Now my problem: I don’t leave my phone connected to tailscale all of the time because of high battery drain. Inside of my wifi the phone should still be able to access my services using the domain, but it is only able some of the time. My work laptop (not on my tailnet) is able to access the services.

Is the dns cached somehow in android? Is the private dns setting of android overwriting the dns i configured in my router? Where else could the problem lie?
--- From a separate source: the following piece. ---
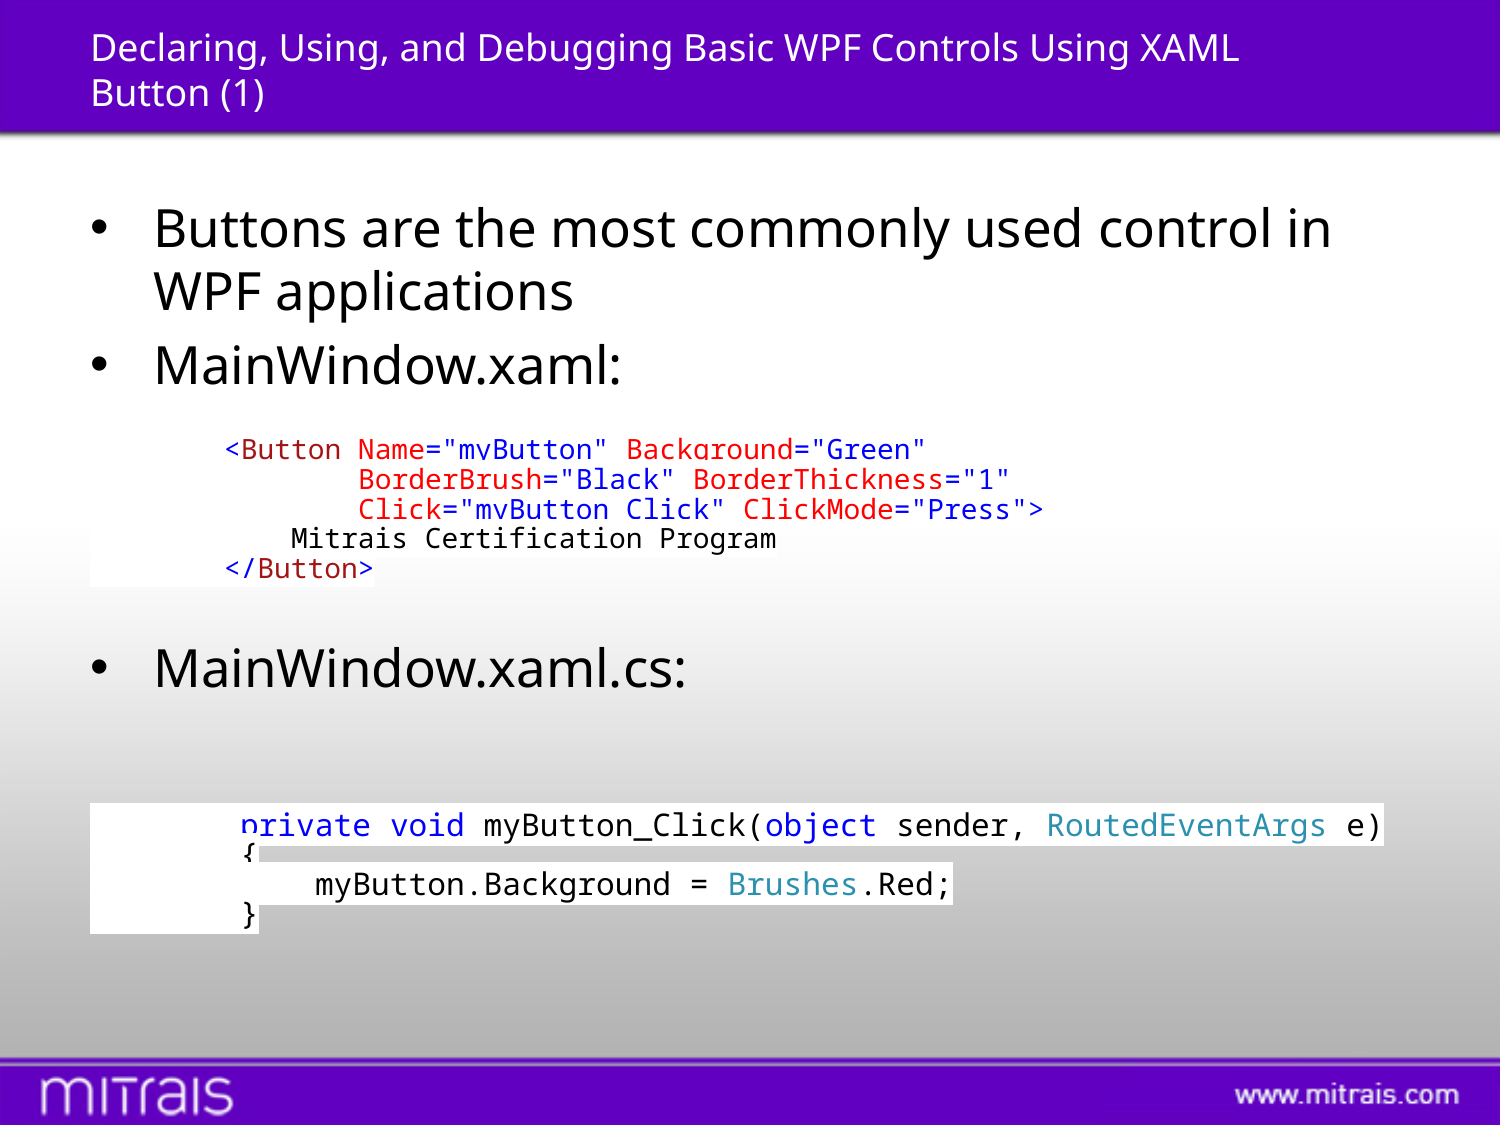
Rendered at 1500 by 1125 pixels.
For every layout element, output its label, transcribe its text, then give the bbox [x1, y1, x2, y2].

Any hints are appreciated :)

  • kossa@feddit.orgEnglish
    1·
    1 天前

    I kinda had a similar problem. Never found the root cause, but what did the trick for me was to put an OpenWRT Router between the default ISP router and my home network.

    As I said, I never figured out, why Android did not respect the DHCP settings of the default router, but here we are. Maybe it was some DNS shenanigans by the ISP’s config, maybe it was a wrong DNS/DHCP configs from my side, maybe it was IPv6 shenanigans. Those are the culprits I would investigate from your side.

  • rtxn@lemmy.worldEnglish
    2·
    4 天前

    private dns setting of android

    Probably. If that setting is enabled, Android (including Graphene) defaults to 8.8.8.8 if the higher-priority DNS servers (manual or received from DHCP) don’t support DNS-over-TLS or DNS-over-HTTPS.

    • marci@lemmy.worldOPEnglish
      1·
      2 天前

      I disabled private dns and it seemed to work yesterday, but today i can not connect to my services again. Any other ideas on how to pin down the issue?

      • rtxn@lemmy.worldEnglish
        2·
        2 天前

        Install Termux, then use either the dig or nslookup command to query the DNS name, and check which DNS server is queried. If it’s the private server’s address, you might be having connectivity issues. If it’s 100.100.100.100, the resolver is still trying to query Tailscale’s MagicDNS.